◆ Problem description: Check each line of the material below for "lines", then copy the ones that contain it.

───── Input

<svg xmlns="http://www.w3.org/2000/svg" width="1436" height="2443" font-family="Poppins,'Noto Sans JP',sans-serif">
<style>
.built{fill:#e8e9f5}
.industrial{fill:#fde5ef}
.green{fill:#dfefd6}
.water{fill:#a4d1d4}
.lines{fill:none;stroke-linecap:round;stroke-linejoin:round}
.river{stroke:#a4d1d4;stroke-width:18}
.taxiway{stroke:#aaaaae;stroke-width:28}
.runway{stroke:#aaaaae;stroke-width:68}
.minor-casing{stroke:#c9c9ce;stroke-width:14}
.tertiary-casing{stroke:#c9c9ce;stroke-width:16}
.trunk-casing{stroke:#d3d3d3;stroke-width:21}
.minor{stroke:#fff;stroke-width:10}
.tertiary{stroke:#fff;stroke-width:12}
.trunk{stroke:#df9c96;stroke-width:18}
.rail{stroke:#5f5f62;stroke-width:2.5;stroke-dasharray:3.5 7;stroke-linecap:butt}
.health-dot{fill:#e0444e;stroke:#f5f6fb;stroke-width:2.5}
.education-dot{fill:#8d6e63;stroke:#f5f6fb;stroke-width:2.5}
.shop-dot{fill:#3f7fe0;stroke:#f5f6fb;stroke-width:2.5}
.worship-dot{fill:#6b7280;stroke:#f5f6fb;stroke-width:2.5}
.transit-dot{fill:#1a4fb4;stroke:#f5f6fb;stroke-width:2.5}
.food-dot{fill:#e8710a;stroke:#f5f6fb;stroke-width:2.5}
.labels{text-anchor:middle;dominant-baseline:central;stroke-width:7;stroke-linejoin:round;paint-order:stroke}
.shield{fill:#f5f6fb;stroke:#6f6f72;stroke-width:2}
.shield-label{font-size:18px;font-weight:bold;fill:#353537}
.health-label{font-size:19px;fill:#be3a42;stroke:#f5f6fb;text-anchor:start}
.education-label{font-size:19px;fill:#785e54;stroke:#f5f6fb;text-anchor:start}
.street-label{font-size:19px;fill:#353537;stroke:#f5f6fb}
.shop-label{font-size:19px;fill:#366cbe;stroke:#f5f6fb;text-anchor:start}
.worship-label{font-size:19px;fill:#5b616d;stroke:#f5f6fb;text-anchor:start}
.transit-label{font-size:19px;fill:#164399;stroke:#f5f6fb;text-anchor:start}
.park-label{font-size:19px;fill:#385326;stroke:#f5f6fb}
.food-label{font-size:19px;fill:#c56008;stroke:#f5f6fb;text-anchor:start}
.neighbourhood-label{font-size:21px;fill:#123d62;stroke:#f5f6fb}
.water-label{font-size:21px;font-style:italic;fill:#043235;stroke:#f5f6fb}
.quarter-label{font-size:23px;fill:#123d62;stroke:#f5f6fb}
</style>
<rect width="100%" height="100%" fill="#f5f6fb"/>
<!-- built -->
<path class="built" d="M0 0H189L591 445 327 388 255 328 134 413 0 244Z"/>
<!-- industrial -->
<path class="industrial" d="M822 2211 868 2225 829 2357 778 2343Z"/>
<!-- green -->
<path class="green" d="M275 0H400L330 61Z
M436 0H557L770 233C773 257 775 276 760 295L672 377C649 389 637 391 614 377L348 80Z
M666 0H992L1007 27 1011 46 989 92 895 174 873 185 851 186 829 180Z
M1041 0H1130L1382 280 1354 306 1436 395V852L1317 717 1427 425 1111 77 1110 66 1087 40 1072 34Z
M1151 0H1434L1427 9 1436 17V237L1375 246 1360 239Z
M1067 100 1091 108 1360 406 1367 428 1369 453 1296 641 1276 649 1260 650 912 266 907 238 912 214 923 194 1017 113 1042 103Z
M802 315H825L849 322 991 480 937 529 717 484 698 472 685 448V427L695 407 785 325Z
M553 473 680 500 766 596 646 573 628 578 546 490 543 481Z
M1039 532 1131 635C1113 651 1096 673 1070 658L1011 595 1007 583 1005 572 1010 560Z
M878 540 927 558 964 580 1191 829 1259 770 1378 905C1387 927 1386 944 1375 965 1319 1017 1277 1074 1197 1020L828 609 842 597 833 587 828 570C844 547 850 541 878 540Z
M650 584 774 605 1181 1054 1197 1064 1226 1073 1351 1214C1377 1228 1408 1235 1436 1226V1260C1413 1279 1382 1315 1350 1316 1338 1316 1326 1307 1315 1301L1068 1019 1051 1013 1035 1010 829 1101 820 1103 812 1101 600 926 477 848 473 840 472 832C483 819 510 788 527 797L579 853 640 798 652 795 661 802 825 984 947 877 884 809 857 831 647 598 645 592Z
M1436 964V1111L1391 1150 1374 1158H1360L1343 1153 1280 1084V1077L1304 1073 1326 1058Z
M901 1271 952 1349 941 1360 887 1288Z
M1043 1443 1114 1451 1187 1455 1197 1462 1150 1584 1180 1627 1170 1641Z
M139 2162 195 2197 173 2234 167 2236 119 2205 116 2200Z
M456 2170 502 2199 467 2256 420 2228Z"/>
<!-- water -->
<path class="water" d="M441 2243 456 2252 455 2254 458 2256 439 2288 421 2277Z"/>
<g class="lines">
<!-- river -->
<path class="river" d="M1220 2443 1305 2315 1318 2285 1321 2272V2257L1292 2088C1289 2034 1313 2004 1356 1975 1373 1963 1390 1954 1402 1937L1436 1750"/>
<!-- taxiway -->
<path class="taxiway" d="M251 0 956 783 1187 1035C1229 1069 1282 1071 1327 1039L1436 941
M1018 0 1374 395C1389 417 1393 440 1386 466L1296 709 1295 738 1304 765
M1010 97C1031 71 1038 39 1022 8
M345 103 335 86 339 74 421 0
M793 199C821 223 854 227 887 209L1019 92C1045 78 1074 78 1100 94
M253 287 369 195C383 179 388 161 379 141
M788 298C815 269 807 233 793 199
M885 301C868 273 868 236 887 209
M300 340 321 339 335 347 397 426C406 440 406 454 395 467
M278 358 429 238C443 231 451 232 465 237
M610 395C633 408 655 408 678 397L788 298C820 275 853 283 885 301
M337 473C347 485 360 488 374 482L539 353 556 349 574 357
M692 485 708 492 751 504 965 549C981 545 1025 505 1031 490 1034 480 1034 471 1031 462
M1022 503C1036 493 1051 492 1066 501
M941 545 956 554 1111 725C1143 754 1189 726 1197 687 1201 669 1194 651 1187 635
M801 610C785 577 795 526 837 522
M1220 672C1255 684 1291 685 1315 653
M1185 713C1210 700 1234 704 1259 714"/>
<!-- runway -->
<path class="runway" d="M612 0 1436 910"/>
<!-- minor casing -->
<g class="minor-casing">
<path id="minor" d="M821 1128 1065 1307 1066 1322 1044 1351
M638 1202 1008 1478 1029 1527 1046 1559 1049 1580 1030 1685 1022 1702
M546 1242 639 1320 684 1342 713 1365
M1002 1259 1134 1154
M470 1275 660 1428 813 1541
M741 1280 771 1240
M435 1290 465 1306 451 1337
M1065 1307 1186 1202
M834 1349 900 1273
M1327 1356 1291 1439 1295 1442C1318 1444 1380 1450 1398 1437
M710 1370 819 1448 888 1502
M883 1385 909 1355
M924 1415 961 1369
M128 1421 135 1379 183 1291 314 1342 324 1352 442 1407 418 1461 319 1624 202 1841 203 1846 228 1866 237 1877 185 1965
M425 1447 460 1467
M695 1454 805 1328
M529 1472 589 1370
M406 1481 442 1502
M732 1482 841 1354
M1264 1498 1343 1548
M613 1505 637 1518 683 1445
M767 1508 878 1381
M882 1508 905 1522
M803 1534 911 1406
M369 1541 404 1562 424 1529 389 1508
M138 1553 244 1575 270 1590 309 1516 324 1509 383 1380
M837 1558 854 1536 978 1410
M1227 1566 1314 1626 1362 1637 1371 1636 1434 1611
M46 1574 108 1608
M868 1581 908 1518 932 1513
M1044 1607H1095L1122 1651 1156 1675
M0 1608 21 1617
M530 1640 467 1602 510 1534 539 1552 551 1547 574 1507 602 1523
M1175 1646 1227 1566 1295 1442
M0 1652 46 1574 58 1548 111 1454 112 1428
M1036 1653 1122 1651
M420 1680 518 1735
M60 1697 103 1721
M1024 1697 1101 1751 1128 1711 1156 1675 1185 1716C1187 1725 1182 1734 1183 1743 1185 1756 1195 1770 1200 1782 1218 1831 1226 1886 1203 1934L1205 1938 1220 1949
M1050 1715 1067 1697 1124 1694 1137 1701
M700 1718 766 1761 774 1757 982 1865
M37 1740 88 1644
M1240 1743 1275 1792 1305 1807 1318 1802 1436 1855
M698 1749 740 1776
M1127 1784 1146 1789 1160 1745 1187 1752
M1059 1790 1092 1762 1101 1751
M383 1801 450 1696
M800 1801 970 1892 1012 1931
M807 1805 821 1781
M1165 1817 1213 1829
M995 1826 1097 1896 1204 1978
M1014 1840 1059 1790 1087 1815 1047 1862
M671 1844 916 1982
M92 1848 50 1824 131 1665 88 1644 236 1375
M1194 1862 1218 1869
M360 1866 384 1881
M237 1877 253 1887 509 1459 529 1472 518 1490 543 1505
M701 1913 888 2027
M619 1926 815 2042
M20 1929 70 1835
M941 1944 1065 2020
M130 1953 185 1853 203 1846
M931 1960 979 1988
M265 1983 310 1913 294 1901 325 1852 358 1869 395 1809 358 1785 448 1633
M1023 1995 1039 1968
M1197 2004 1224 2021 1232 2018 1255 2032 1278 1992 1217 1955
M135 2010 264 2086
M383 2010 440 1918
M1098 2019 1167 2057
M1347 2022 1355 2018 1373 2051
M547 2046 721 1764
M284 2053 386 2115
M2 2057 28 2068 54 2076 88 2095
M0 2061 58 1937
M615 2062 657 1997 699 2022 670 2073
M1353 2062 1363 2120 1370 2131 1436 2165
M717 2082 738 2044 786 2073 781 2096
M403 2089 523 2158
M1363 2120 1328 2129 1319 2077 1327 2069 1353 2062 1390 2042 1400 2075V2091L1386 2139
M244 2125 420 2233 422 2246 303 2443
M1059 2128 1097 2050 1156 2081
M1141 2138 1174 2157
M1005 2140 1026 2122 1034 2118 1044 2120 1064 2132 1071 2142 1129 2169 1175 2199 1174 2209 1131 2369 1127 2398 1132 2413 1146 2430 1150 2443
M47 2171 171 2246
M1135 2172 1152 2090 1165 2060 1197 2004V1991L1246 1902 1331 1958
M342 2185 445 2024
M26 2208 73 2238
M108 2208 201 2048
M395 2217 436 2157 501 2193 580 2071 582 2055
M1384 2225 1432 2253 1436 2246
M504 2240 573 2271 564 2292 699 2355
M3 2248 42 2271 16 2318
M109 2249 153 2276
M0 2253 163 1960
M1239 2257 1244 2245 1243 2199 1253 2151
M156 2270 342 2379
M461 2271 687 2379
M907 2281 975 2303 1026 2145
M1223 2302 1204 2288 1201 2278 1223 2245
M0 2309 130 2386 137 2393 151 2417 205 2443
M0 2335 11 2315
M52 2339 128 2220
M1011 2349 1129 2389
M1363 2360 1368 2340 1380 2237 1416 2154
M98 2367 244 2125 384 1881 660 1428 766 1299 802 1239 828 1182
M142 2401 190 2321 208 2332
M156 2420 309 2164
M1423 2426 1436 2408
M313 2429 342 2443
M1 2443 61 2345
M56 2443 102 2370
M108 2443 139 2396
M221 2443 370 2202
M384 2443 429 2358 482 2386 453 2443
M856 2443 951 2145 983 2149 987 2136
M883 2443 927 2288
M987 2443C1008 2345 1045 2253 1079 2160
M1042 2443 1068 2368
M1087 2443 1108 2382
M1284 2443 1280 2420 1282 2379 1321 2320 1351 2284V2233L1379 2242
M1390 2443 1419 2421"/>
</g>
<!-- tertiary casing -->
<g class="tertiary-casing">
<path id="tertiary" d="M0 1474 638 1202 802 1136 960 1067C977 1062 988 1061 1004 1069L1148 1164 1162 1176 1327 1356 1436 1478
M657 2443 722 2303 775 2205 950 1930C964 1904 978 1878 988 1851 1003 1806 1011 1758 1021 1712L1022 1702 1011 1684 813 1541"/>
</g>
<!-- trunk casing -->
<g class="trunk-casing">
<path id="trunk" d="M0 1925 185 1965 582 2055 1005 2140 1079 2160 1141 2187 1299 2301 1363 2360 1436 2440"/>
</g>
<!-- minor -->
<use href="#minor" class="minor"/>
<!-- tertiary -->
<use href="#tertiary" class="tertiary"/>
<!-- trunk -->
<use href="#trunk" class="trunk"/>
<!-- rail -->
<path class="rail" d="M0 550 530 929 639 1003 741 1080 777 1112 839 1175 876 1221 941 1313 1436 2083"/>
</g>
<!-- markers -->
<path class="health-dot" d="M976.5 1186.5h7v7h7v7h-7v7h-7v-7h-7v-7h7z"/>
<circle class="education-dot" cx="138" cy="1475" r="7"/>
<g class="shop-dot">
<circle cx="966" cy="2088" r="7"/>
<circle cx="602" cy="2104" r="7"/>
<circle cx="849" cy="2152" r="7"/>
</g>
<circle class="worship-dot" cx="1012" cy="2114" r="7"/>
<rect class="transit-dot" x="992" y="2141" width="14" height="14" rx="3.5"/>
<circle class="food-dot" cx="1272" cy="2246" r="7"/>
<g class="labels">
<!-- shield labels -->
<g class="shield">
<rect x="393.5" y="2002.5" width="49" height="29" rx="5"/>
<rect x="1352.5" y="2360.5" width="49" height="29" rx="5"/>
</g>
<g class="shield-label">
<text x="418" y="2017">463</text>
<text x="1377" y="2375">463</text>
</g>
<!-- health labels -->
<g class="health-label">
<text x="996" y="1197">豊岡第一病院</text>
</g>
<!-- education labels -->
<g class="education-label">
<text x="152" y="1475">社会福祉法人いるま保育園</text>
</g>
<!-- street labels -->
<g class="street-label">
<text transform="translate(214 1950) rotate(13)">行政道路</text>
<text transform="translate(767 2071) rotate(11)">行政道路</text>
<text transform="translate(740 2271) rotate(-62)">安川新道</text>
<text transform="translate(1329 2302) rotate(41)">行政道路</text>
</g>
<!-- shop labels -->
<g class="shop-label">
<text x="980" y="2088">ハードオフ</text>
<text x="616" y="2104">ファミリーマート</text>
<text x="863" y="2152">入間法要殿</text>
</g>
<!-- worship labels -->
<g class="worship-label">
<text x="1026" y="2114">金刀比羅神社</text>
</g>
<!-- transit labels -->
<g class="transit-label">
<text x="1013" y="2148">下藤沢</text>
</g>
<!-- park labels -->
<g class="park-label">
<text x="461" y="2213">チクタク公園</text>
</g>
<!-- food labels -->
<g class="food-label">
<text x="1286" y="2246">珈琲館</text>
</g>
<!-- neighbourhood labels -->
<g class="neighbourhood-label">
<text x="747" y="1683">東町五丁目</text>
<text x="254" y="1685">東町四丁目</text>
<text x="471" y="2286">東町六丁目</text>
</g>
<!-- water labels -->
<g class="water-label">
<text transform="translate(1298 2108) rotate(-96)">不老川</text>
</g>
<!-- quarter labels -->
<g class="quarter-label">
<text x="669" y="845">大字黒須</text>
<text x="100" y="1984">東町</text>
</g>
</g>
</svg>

──────────

◆ Expected output:
.lines{fill:none;stroke-linecap:round;stroke-linejoin:round}
<g class="lines">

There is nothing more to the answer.